С проделками барабашки горбуну до сих пор не доводилось познакомиться на собственной шкуре, и посему он считал их выдумками повредившегося в уме от непомерности взваленной на плечи ноши Мамбуни Агагуки. Но теперь, считая собственными ребрами неровные выступы почти отвесного колодца, он начал верить в существование зловредного существа, поселившегося в замке с недавних пор. В его голове даже возникла параллель между появлением мальца, которого Агагука пророчил в собственные пророки, и начавшимися сразу за этим проделками неуловимого барабашки. Но мысль эта еще не успела окончательно сформироваться, как на ее пути встал каменный блок, выпирающий из кладки сильнее прочих. Соприкосновение с ним не только временно прервало мыслительную деятельность горбуна, но и породило глухое эхо, которое, прокатившись по подземелью, скорбным воем прорвалось наверх, заставив поежиться особо нервных обитателей замка.

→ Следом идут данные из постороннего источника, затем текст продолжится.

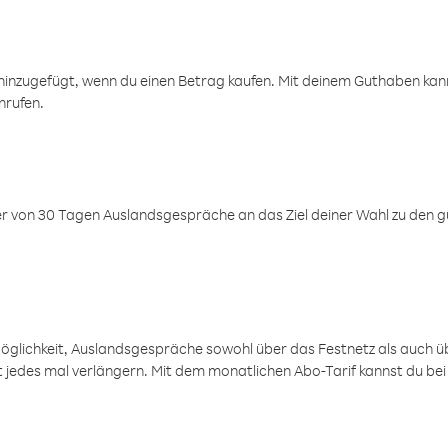
inzugefügt, wenn du einen Betrag kaufen. Mit deinem Guthaben kanns
nrufen.
er von 30 Tagen Auslandsgespräche an das Ziel deiner Wahl zu den g
öglichkeit, Auslandsgespräche sowohl über das Festnetz als auch ü
ht jedes mal verlängern. Mit dem monatlichen Abo-Tarif kannst du bei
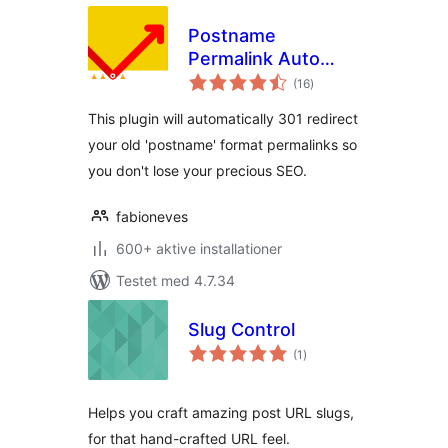
Postname
Permalink Auto
totale
Redirect
(16
)
bedømmelser
This plugin will automatically 301 redirect
your old 'postname' format permalinks so
you don't lose your precious SEO.
fabioneves
600+ aktive installationer
Testet med 4.7.34
Slug Control
totale
(1
)
bedømmelser
Helps you craft amazing post URL slugs,
for that hand-crafted URL feel.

На миг Пантелею показалось, что удача повернулась к нему лицом. Случайно ухватившись за перекладину свисающий вниз веревочной лестницы, он обрадовано вскрикнул, но тут же взвыл от отчаяния – время превратило ее в иллюзию, рассыпавшуюся при первом же прикосновении. Теперь единственным, что задерживало его падение, были слои паутины, собравшие на себя вековую пыль.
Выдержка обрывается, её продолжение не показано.